- What is needed
A faithful copy is needed of the lines below from the one with "index pip: (470, 282)" up to and including the one with "thumb tip: (27, 107)"; set it down with no pictures and no other lines.

- Pose landmark coordinates
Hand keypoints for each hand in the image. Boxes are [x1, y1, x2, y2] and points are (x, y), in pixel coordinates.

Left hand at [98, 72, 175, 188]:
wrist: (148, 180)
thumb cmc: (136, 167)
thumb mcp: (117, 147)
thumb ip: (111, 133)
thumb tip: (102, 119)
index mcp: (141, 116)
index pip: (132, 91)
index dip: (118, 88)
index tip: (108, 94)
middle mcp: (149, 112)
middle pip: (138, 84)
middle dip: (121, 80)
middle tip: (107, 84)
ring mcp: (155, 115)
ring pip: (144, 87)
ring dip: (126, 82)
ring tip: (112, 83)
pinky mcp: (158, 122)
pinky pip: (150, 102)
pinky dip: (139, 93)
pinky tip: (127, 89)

* * *

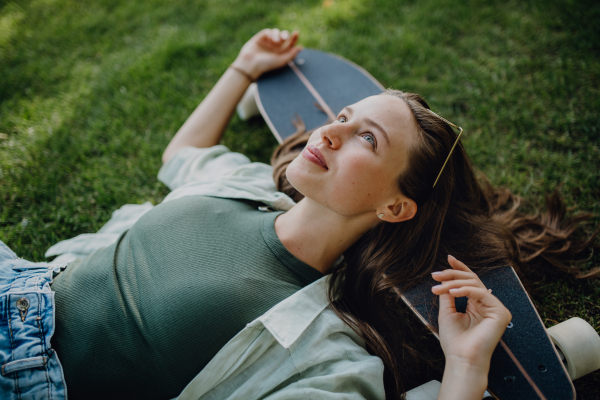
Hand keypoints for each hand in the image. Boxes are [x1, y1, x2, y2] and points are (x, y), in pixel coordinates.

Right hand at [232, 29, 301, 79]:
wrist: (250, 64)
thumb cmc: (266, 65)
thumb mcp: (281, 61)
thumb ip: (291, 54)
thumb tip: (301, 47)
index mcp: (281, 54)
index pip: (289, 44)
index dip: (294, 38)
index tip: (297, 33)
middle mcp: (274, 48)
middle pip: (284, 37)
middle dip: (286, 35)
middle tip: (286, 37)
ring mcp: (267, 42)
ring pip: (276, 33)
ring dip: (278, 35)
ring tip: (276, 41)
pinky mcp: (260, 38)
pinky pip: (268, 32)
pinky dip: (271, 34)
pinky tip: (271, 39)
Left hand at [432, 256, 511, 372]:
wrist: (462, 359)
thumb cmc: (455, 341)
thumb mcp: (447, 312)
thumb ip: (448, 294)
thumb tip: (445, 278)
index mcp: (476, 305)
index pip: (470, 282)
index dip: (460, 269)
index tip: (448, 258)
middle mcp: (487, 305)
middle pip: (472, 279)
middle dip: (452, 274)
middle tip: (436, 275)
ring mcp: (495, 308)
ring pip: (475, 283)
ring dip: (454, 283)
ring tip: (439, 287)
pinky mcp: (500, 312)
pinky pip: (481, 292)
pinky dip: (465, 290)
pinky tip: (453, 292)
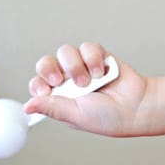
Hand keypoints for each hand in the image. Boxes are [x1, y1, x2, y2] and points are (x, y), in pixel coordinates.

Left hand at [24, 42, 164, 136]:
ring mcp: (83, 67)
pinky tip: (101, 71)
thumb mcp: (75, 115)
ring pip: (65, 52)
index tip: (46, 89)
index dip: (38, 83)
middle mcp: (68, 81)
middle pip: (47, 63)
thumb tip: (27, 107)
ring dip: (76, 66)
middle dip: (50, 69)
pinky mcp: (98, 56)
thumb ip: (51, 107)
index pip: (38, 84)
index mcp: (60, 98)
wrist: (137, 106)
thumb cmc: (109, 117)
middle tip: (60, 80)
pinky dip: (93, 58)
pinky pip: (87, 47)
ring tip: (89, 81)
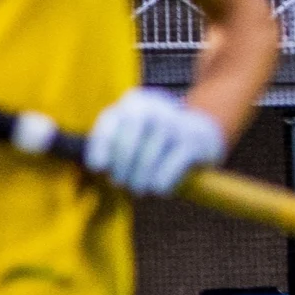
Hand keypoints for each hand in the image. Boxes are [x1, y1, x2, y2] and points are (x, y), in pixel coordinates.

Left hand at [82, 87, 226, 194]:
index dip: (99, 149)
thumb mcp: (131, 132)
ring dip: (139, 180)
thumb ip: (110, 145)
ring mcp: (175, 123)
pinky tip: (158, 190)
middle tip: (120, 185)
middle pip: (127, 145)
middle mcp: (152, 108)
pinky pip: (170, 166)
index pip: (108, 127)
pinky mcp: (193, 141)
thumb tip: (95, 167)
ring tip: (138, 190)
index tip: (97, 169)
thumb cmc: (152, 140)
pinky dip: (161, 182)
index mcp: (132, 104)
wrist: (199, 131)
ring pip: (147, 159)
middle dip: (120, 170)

- Answer to this exercise
index pip: (470, 282)
index dip: (460, 269)
index tip: (448, 258)
middle mcp: (487, 305)
middle pip: (472, 279)
middle dip: (452, 274)
middle tip: (436, 275)
ring mcp: (495, 308)
ring pip: (475, 283)
ring dip: (454, 283)
ring tip: (439, 287)
pinky mcp: (500, 312)
pinky pip: (481, 292)
pinky dip: (465, 290)
pinky tip: (453, 292)
Hand keypoints for each hand in the image. Boxes are [x1, y1, x2, y2] and points are (x, y), in pixel coordinates.

Left hand at [24, 42, 164, 136]:
ring mcp: (83, 67)
pinky tip: (101, 71)
thumb mcp: (75, 115)
ring pip: (65, 52)
index tip: (46, 89)
index dip: (38, 83)
middle mcp: (68, 81)
middle pip: (47, 63)
thumb tip: (27, 107)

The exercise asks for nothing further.